When Springbok scrumhalf Faf de Klerk was asked if there was anything special about his preparations for today’s World Cup final against the All Blacks, he joked about his golden locks, before getting deadly serious.
“A big part of it is preparing the hair,” he laughed.
“Seriously, this week does feel a bit longer than usual, which is fine because this is no ordinary week. I think the more time we are spending together in this last bit is special.
“We have focused on getting closer as a group in this last week, spending a bit more time together off the training pitch, chatting through our experiences. I can already feel that unity with the group.”
After the draining wins in the quarter- and semi-finals, De Klerk said the Boks have been focusing on taking it easy away from the training pitch in Paris.
“There has been a lot of sleep – going to bed late and waking up late, and then having a nap. We have been playing 9pm games every weekend, so the boys have their routine down. It’s a normal week for us in terms of that.

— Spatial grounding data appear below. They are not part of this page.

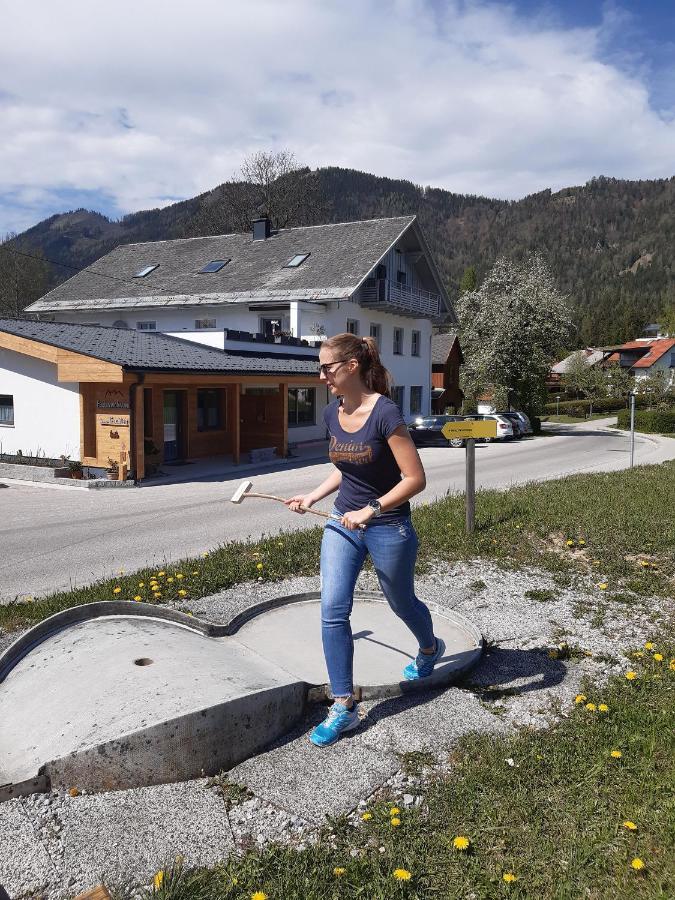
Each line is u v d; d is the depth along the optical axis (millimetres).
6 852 2588
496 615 5402
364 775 3137
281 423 22062
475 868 2482
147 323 31766
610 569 6410
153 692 3250
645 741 3301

“We have done our homework on New Zealand. We know them very well by now, and I think one great thing about this team is it has a lot of experience and guys that have gone through this situation before.”
It is no ordinary final, because it is the Boks against foes they have been at loggerheads with since the dawn of the game.
“It means a lot because of the history we have with the All Blacks. In more modern times, we think about the great match in 1995,” De Klerk said about the Ellis Park final.
“Getting to play them in the final again brings back a lot of memories for a lot of people back home. A lot of us were a bit too young to watch that game, but that’s where the (modern) rivalry started.
“And looking at the players they have in their side, guys that we’ve been looking up to since we were at school, playing their final games now … there’s a lot that’s special about this game.
“To say you dreamed about this is probably wrong, because I don’t think you dream that far. If it’s my last game, I want to remember it for putting everything on the line.”
De Klerk, who has 54 Test caps to his name and turned 32 just last week, said that some of the 1995 Bok heroes had wished them well.
“We have had messages from some and quite a few have watched training sessions, so we’re feeling the support from them. We know how proud they made the country and how proud they are of us.”
Much has been made of the Bok bench, with just one backline replacement in Willie le Roux, but De Klerk is not fussed about what might happen if there are any injuries at the Stade de France.
“We’ve played like this before, and I’ve played a lot of 80-minute games in my life. If you’re going to pace yourself, you’re going to lose this game,” the blond-haired No 9 said.
“Luckily, we’ve got Kwagga (Smith) covering nine as well, as he doesn’t get tired, so that’s fine.
“Cheslin’s also been training there, so we’ve got back-up. But hopefully I can be there at the end when we win. I just have to make sure I’m recovered well for the game.”
De Klerk said the way the All Blacks have turned their season around after losing several matches has been phenomenal.
“The way they have bounced back shows a team that is close together and is full of belief. They had a lot of scrutiny after those games, but they’ve turned it around and are playing unbelievable rugby,” he said.
“It’s good to see a side that can internally sort things out. They are playing with a lot more confidence.
“They have such great players and leaders, and I think (opposite number) Aaron Smith is one of the best guys for that.
“He’s the gel, on and off the field, sharing his experiences and getting through tough times in his career.
“He’s been a great player for New Zealand, and one of the guys I’ve definitely looked up to. Hopefully I can get one over on him for this game.”